→ Task requirements: Write out exactly the lines from the one containing "3: (57, 133)" to the end of the material, both ends included, and nothing else. Leave pictures out.

═════ Records supplied ═════

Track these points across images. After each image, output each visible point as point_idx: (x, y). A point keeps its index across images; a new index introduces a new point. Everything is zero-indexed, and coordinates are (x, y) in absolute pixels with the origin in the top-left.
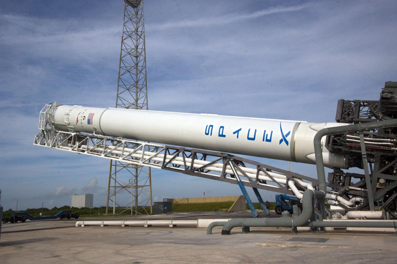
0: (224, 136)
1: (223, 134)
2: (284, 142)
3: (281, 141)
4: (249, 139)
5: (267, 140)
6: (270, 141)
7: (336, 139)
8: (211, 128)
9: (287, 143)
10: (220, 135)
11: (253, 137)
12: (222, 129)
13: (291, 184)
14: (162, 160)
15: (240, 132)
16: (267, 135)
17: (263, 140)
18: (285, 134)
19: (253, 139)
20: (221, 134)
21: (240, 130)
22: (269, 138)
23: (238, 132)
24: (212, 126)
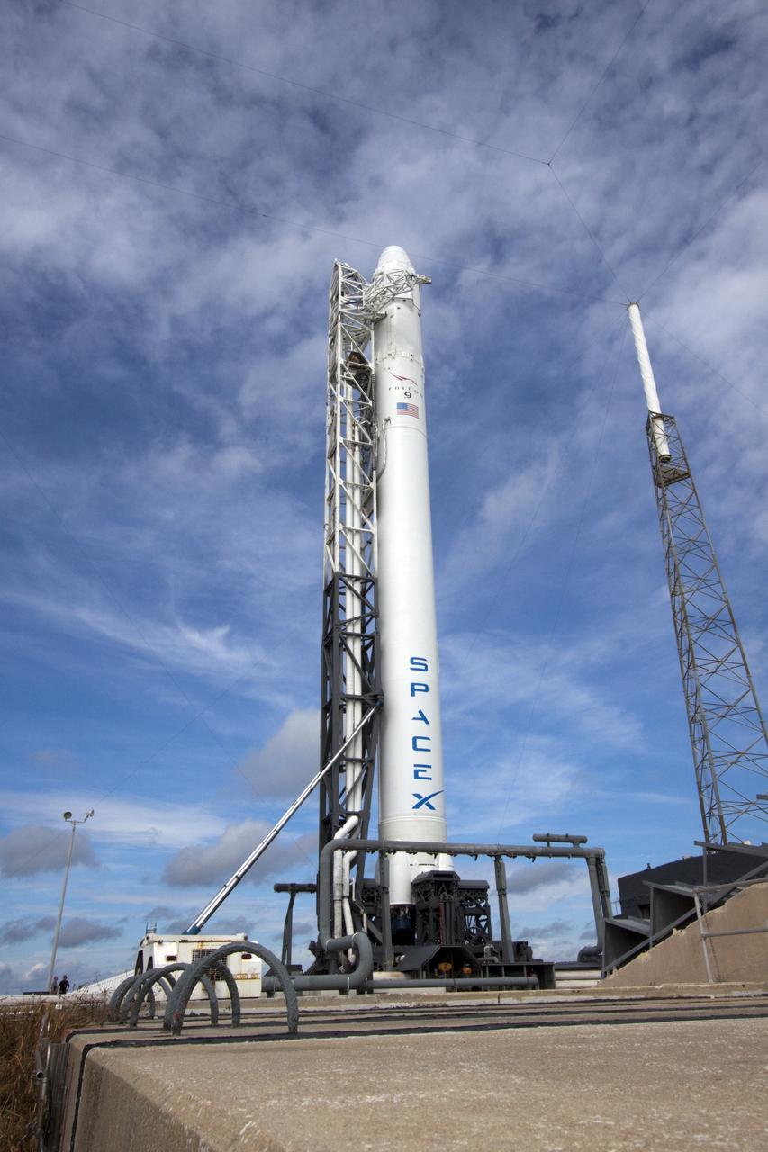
0: (413, 694)
1: (416, 692)
2: (417, 801)
3: (418, 796)
4: (415, 739)
5: (416, 772)
6: (416, 777)
7: (443, 885)
8: (423, 667)
9: (417, 806)
10: (413, 685)
11: (418, 747)
12: (424, 688)
13: (352, 821)
14: (349, 572)
15: (423, 722)
16: (425, 771)
17: (415, 766)
18: (430, 801)
19: (415, 748)
20: (416, 687)
21: (427, 723)
22: (420, 774)
23: (424, 718)
24: (426, 670)
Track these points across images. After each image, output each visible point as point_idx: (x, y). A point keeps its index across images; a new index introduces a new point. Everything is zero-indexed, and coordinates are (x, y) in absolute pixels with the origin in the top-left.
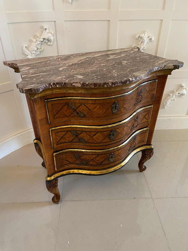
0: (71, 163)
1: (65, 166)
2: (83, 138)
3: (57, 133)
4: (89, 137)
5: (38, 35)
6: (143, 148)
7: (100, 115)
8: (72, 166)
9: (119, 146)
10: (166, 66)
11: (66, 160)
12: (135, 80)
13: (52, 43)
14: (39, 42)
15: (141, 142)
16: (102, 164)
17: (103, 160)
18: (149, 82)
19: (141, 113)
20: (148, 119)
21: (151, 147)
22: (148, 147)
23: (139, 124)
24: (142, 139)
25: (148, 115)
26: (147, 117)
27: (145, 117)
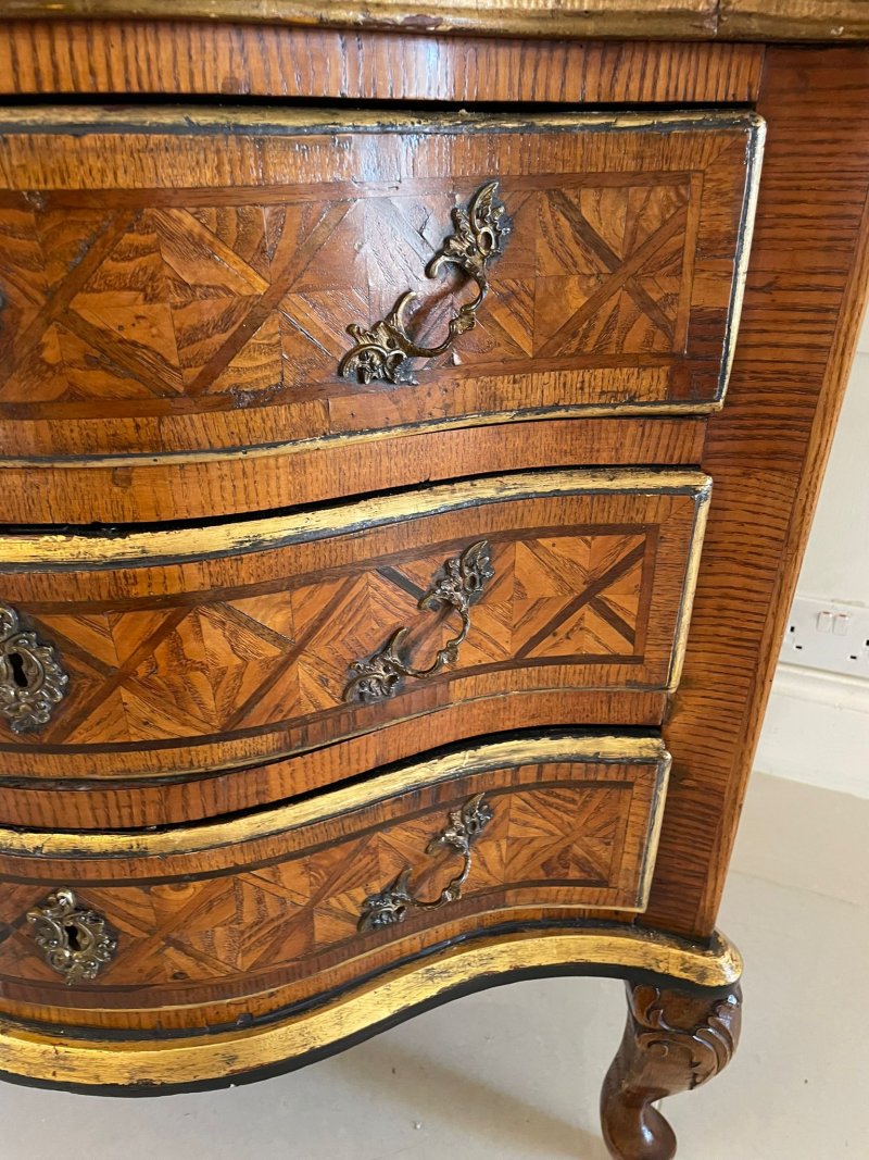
6: (610, 947)
15: (574, 874)
19: (529, 536)
20: (646, 631)
21: (703, 974)
22: (669, 958)
23: (518, 661)
24: (577, 850)
25: (635, 575)
26: (622, 597)
27: (592, 593)
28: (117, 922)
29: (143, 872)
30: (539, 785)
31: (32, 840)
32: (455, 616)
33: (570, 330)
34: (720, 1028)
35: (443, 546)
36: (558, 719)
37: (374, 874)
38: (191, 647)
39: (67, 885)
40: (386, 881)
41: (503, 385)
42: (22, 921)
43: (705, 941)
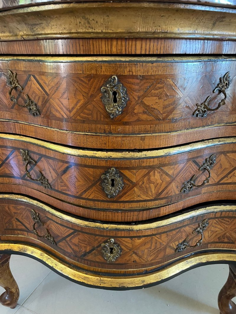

═════

→ Task solution:
3: (57, 133)
4: (89, 137)
5: (38, 35)
6: (143, 148)
7: (100, 115)
8: (72, 166)
9: (119, 146)
10: (166, 66)
11: (66, 160)
12: (135, 80)
13: (52, 43)
14: (39, 42)
15: (141, 142)
16: (102, 164)
17: (103, 160)
18: (149, 82)
19: (141, 113)
20: (148, 119)
21: (151, 147)
22: (148, 147)
23: (139, 124)
24: (142, 139)
25: (148, 115)
26: (147, 117)
27: (145, 117)
6: (610, 947)
15: (574, 874)
19: (529, 536)
20: (646, 631)
21: (703, 974)
22: (669, 958)
23: (518, 661)
24: (577, 850)
25: (635, 575)
26: (622, 597)
27: (592, 593)
28: (117, 922)
29: (143, 872)
30: (539, 785)
31: (32, 840)
32: (455, 616)
33: (570, 330)
34: (720, 1028)
35: (443, 546)
36: (558, 719)
37: (374, 874)
38: (191, 647)
39: (67, 885)
40: (386, 881)
41: (503, 385)
42: (22, 921)
43: (705, 941)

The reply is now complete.